Index Taxonomy for W.E.B. Du Bois Digital Archive

This document defines the controlled vocabularies and guidelines for indexing articles using Library Science principles.

Five Index Fields

Each article will have up to 5 structured index fields:

  1. subjects - What the article is about (thematic subject headings)
  2. people - Who is discussed or mentioned (proper names)
  3. places - Geographic locations referenced
  4. organizations - Institutions, groups, parties, unions
  5. events - Specific historical events or incidents

Field Guidelines

Subjects (3-6 per article)

Thematic subject headings describing what the article is about. Use Library of Congress style headings when possible.

Examples: - Lynching - Voting rights - Educational inequality - Residential segregation - Military discrimination - Anti-lynching legislation - Labor organizing - Racial violence - Political disenfranchisement - Jim Crow laws - Interracial marriage - Economic discrimination - Police brutality - Housing discrimination - School segregation - Literary criticism - Cultural nationalism - Pan-Africanism - Colonialism - Women’s suffrage - Constitutional rights - Criminal justice - Public health - Migration patterns

Format: Use specific, searchable terms. Prefer concrete subjects to abstract concepts.

People (2-8 per article)

Proper names of individuals discussed, quoted, or significantly mentioned. Include: - Political figures - Civil rights leaders - Victims of violence (if named) - Authors and intellectuals - International figures - Opponents and allies

Common people in The Crisis:

Presidents: - Woodrow Wilson - Theodore Roosevelt - William Howard Taft - Warren G. Harding - Calvin Coolidge - Herbert Hoover - Franklin D. Roosevelt

Black Leaders: - Booker T. Washington - Marcus Garvey - Mary Church Terrell - Ida B. Wells-Barnett - James Weldon Johnson - Walter White - Charles Chesnutt - Paul Robeson - Langston Hughes

NAACP Leaders: - Joel Spingarn - Mary White Ovington - Moorfield Storey - James Weldon Johnson - Walter White

Politicians: - Charles Sumner - Benjamin Tillman - James K. Vardaman - Theodore Bilbo - Leonidas C. Dyer

Format: Use full names when known. For common figures, use consistent form (e.g., “Booker T. Washington” not “Booker Washington”).

Places (1-5 per article)

Geographic locations that are central to the article’s content.

U.S. Cities (common in The Crisis): - Chicago - New York City - Washington, D.C. - East St. Louis - Atlanta - Philadelphia - Detroit - Houston - Memphis - Birmingham

U.S. States/Regions: - Mississippi - Georgia - South Carolina - The South (as region) - The North (as region)

Tasks and exercises
A - In the index taxonomy, what style of heading should be used for subjects when possible?
B - Pick up the index taxonomy from the point where it stops, keeping its layout and tone.
The records that come next are drawn from a separate source.

Data listing

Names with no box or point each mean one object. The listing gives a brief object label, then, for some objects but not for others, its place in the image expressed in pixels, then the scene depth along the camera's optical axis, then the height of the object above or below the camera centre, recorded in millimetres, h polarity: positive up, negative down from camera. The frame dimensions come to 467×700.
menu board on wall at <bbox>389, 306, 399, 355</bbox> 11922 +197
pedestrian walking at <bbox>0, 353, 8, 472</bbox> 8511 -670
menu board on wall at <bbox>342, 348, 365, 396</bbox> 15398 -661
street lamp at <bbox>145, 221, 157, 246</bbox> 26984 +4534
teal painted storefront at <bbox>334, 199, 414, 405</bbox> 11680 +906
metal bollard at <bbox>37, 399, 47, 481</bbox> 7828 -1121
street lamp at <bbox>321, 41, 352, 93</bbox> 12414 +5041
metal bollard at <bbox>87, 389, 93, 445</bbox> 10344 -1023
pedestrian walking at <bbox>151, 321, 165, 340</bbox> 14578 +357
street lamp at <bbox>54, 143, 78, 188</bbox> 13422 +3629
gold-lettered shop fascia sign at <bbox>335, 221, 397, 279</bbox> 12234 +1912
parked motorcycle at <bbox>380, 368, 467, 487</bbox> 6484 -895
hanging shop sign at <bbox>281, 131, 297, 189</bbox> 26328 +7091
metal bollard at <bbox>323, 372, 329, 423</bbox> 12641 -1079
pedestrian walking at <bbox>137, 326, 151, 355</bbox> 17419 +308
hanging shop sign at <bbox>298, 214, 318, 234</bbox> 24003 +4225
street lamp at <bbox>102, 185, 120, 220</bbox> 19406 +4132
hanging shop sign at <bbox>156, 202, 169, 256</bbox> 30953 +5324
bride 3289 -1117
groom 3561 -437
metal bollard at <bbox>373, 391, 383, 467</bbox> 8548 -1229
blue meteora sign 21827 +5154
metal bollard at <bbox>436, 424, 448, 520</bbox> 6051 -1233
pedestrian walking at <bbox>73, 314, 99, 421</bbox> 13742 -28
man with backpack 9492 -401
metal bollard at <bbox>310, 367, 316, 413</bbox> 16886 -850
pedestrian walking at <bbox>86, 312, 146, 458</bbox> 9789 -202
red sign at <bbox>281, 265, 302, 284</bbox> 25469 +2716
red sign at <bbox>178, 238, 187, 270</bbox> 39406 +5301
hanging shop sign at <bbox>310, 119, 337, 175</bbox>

Expected responses
A - Library of Congress style headings.

B -
Countries/Regions: - Haiti - Liberia - South Africa - Africa (general) - Europe - Caribbean

Format: Use standard place names. Include U.S. state for cities when needed for clarity.

Organizations (1-4 per article)

Institutions, political parties, unions, churches, schools, government bodies.

Common organizations:

Civil Rights: - NAACP - National Urban League - Brotherhood of Sleeping Car Porters - Niagara Movement

Political: - Republican Party - Democratic Party - Socialist Party - U.S. Congress - U.S. Supreme Court

Educational: - Howard University - Fisk University - Tuskegee Institute - Atlanta University - Hampton Institute

Labor: - American Federation of Labor (AFL) - Congress of Industrial Organizations (CIO)

Religious: - African Methodist Episcopal Church - Baptist Church

Publications: - The Crisis - New York Times - Chicago Defender

International: - League of Nations - Pan-African Congress

Format: Use full official names. Spell out abbreviations on first use.

Events (0-3 per article)

Specific historical events, incidents, riots, conferences, elections, court cases.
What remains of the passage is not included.